WHAT THE EXERCISE ASKS:
Reproduce each record verbatim, images excluded.

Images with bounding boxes

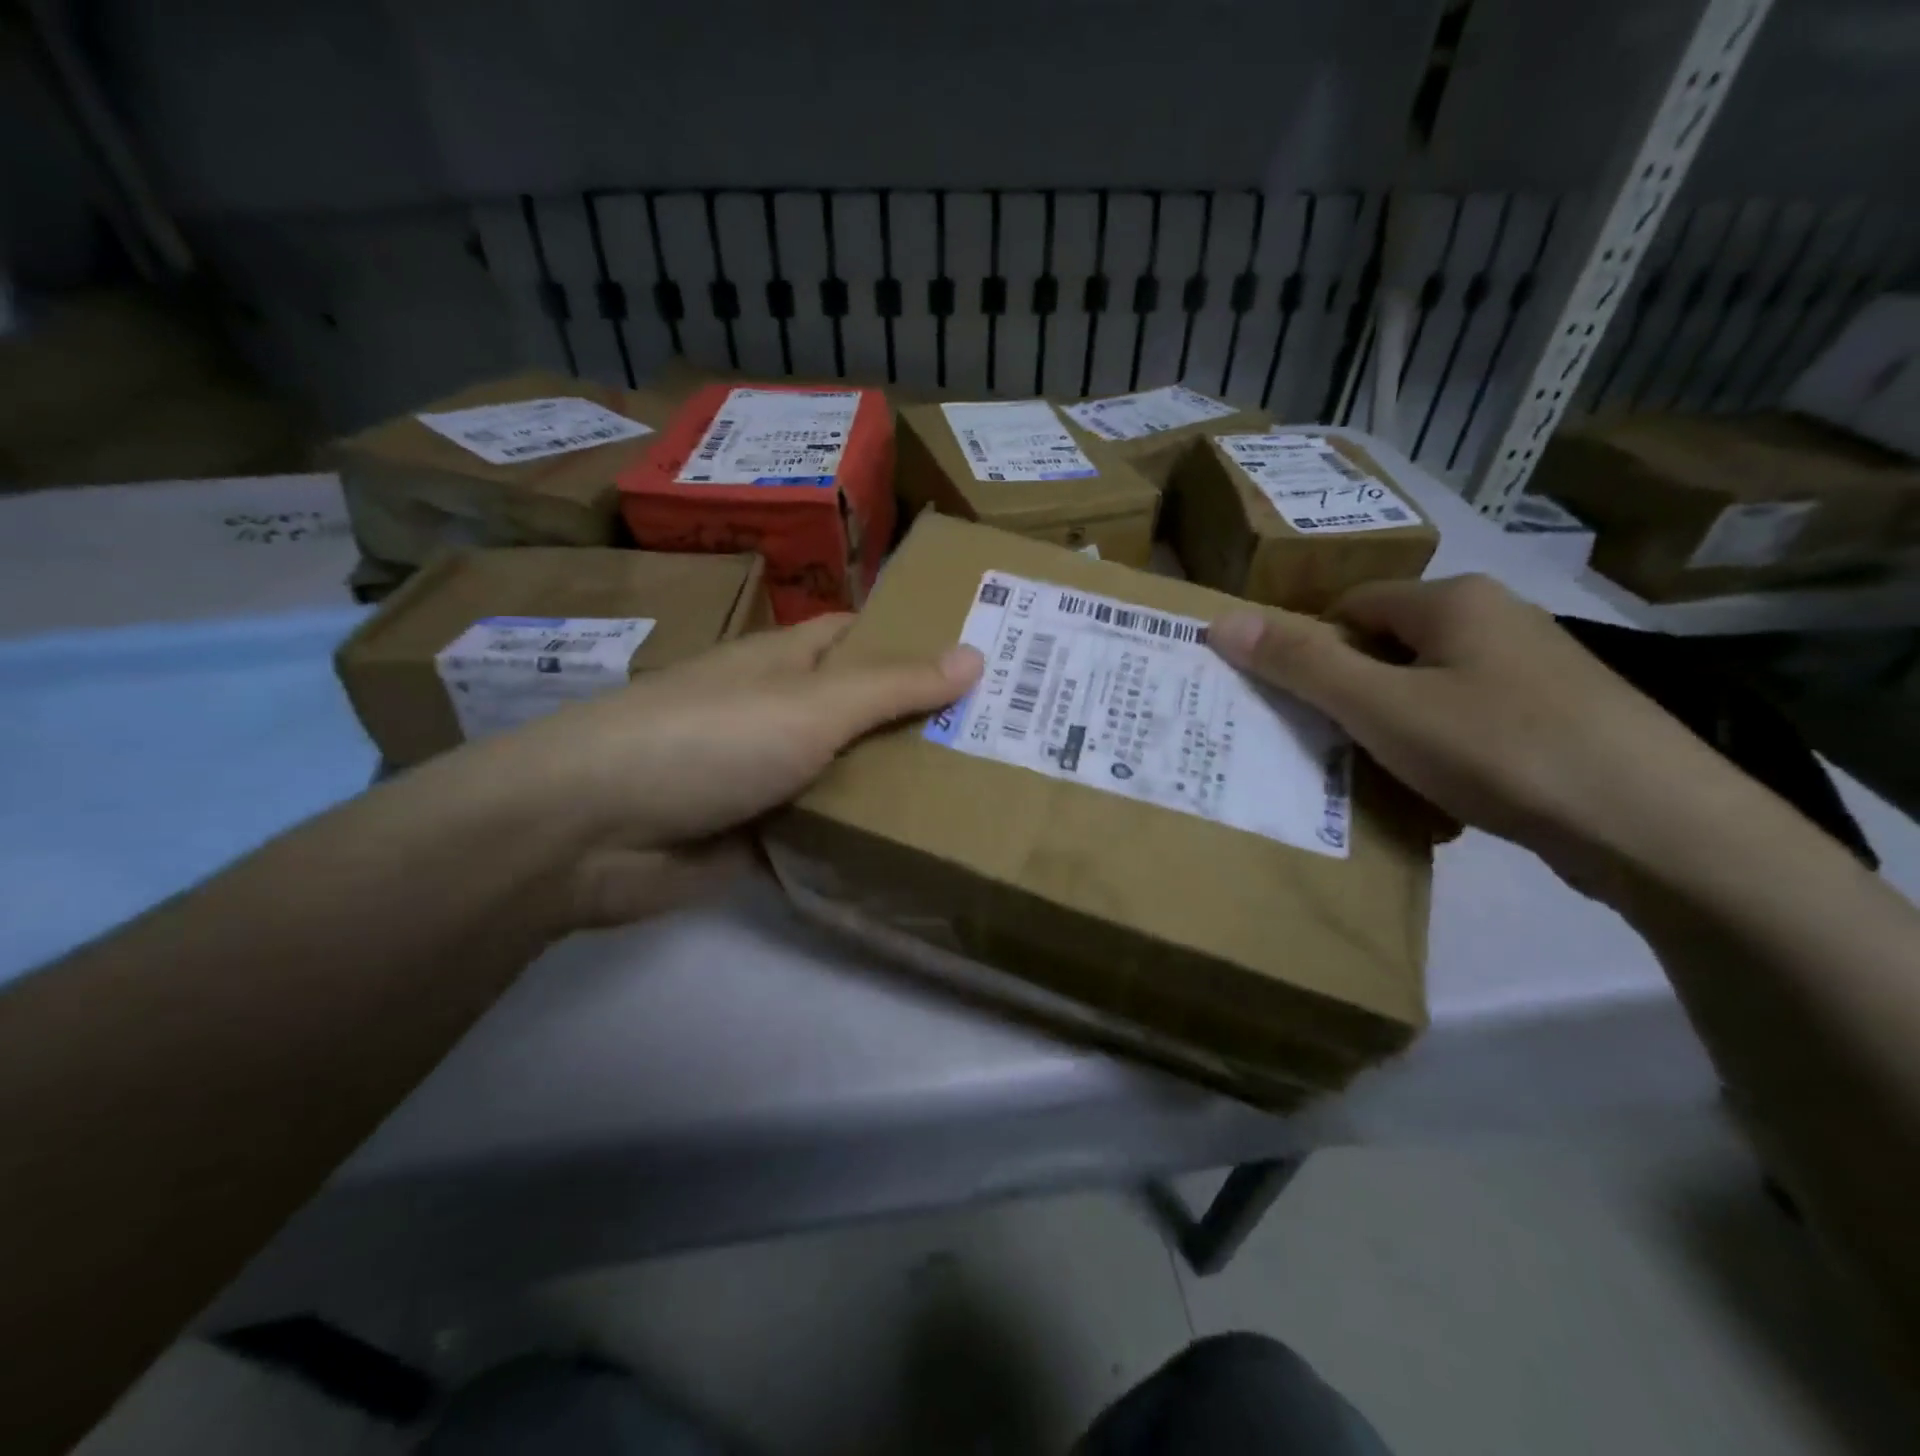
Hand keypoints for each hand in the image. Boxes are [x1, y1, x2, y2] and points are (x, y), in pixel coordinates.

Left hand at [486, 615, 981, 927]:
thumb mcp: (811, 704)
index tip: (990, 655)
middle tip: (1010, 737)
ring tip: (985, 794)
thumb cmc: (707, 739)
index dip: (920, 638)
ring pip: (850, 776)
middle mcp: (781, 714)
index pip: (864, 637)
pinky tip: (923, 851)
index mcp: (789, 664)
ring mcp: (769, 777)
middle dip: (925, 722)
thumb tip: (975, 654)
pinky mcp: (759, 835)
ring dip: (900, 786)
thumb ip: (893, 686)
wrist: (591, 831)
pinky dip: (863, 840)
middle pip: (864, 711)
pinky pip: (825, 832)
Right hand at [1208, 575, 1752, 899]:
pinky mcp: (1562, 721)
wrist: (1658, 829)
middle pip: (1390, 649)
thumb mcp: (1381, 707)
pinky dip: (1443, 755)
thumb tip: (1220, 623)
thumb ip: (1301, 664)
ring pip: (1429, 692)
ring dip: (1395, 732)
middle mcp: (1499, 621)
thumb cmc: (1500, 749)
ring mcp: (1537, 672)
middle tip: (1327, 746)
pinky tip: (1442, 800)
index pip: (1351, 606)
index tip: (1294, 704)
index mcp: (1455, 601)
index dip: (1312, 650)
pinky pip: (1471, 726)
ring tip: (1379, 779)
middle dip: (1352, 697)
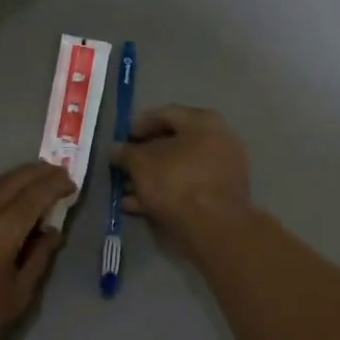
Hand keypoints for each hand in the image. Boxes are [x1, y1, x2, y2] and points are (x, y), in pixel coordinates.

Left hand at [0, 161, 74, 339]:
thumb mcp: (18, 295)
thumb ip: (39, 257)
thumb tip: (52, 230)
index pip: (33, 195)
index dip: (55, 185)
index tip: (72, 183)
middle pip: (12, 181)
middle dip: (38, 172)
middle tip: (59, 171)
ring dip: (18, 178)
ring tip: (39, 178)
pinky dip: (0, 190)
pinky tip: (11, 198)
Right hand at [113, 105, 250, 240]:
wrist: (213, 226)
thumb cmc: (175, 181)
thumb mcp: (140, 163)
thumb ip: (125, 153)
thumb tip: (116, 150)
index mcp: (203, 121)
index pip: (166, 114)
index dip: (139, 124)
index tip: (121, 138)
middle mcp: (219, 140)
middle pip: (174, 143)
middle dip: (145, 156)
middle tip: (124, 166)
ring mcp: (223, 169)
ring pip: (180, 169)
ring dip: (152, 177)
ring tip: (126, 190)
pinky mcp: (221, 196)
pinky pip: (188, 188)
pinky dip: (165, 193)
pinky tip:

ANSWER SECTION:
Hand keypoints for each hand in the image. Boxes are [x1, y1, x2, y2] and points are (x, y), in pixel coordinates.

Left hand at [486, 615, 981, 927]:
thumb mcp: (811, 704)
index tip: (990, 655)
middle tip: (1010, 737)
ring tip: (985, 794)
thumb cmc: (707, 739)
index dip: (920, 638)
ring pip: (850, 776)
middle mcp: (781, 714)
index pip: (864, 637)
pinky tip: (923, 851)
index mcp: (789, 664)
ring mcp: (769, 777)
middle dip: (925, 722)
thumb tip: (975, 654)
pinky mcp: (759, 835)
ring dip: (900, 786)
thumb ip: (893, 686)
wrist: (591, 831)
pinky dip: (863, 840)
middle pip: (864, 711)
pinky pip: (825, 832)
Right hand at [1208, 575, 1752, 899]:
pinky mcp: (1562, 721)
wrist: (1658, 829)
middle pip: (1390, 649)
thumb mcp: (1381, 707)
pinky dip: (1443, 755)
thumb tip: (1220, 623)
thumb ip: (1301, 664)
ring pip: (1429, 692)
ring dip: (1395, 732)
middle mcp: (1499, 621)
thumb cmc: (1500, 749)
ring mcp: (1537, 672)
middle tip: (1327, 746)
pinky tip: (1442, 800)
index pip: (1351, 606)
index tip: (1294, 704)
index mcp: (1455, 601)
index dip: (1312, 650)
pinky pip: (1471, 726)
ring tip: (1379, 779)
middle dip: (1352, 697)
Hand keypoints for each hand in the image. Boxes are [x1, y1, x2, y2] and points are (x, y), in pixel coordinates.

Left hand at [0, 161, 74, 339]:
thumb mcp: (18, 295)
thumb ip: (39, 257)
thumb tip: (52, 230)
index pip: (33, 195)
index dip: (55, 185)
index tip: (72, 183)
middle pip: (12, 181)
middle dip: (38, 172)
middle tip: (59, 171)
ring dip: (18, 178)
ring tip: (39, 178)
pinky dip: (0, 190)
pinky tip: (11, 198)
Right hand at [113, 105, 250, 240]:
wrist: (213, 226)
thumb cmc: (175, 181)
thumb mcp: (140, 163)
thumb ip: (125, 153)
thumb tip: (116, 150)
index mcp: (203, 121)
index pip: (166, 114)
index dip: (139, 124)
index tip: (121, 138)
middle mcp: (219, 140)
middle pip: (174, 143)
middle dip: (145, 156)
middle tip: (124, 166)
ring mcp: (223, 169)
ring pip: (180, 169)
ring dip: (152, 177)
ring tip: (126, 190)
pinky mcp: (221, 196)
pinky pip: (188, 188)
pinky dip: (165, 193)
pinky tip:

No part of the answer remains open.